[Opening Information shown section]

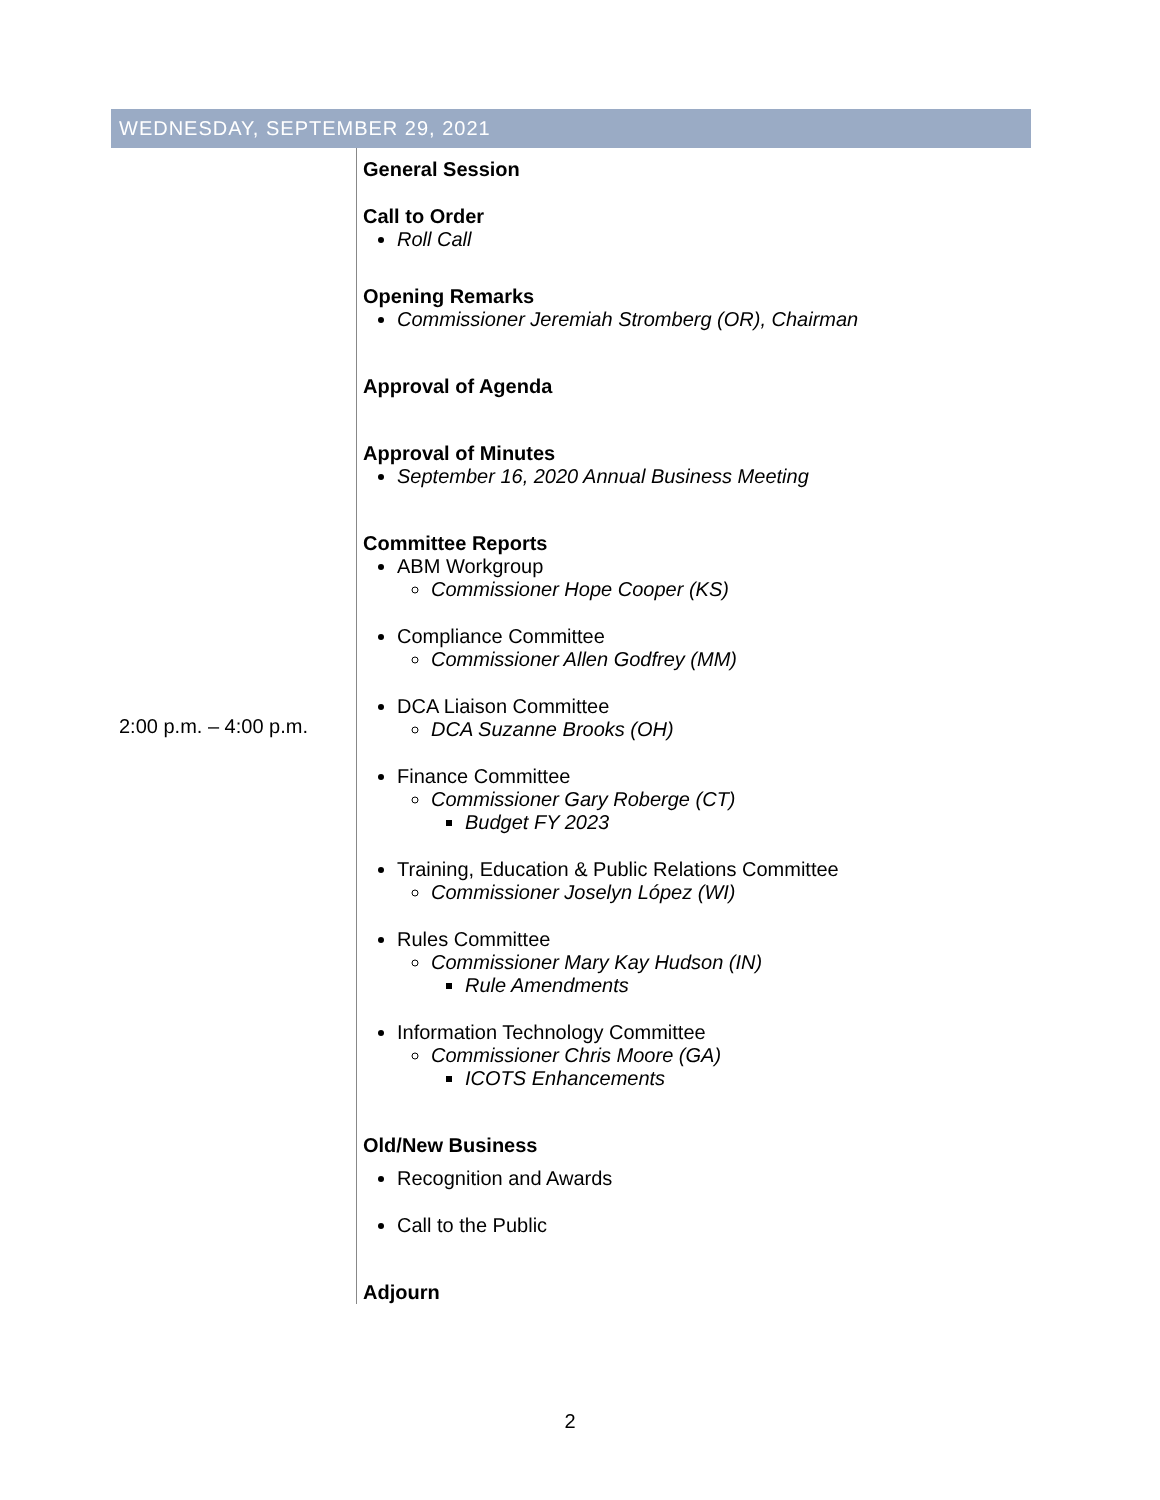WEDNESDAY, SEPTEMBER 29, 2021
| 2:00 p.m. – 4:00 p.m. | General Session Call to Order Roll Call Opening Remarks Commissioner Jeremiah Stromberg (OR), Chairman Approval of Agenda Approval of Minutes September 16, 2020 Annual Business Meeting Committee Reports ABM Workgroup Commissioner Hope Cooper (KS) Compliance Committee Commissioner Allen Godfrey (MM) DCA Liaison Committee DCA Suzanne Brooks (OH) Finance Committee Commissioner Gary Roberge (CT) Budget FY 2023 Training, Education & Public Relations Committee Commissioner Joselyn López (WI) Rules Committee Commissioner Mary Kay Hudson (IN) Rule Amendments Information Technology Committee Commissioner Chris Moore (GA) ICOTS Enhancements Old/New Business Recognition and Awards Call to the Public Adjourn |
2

[Closing Information shown section]

● **Task**
The whole listing must be restated word for word. Leave out any pictures.

● **Task result**
WEDNESDAY, SEPTEMBER 29, 2021
| 2:00 p.m. – 4:00 p.m. | General Session Call to Order Roll Call Opening Remarks Commissioner Jeremiah Stromberg (OR), Chairman Approval of Agenda Approval of Minutes September 16, 2020 Annual Business Meeting Committee Reports ABM Workgroup Commissioner Hope Cooper (KS) Compliance Committee Commissioner Allen Godfrey (MM) DCA Liaison Committee DCA Suzanne Brooks (OH) Finance Committee Commissioner Gary Roberge (CT) Budget FY 2023 Training, Education & Public Relations Committee Commissioner Joselyn López (WI) Rules Committee Commissioner Mary Kay Hudson (IN) Rule Amendments Information Technology Committee Commissioner Chris Moore (GA) ICOTS Enhancements Old/New Business Recognition and Awards Call to the Public Adjourn |
2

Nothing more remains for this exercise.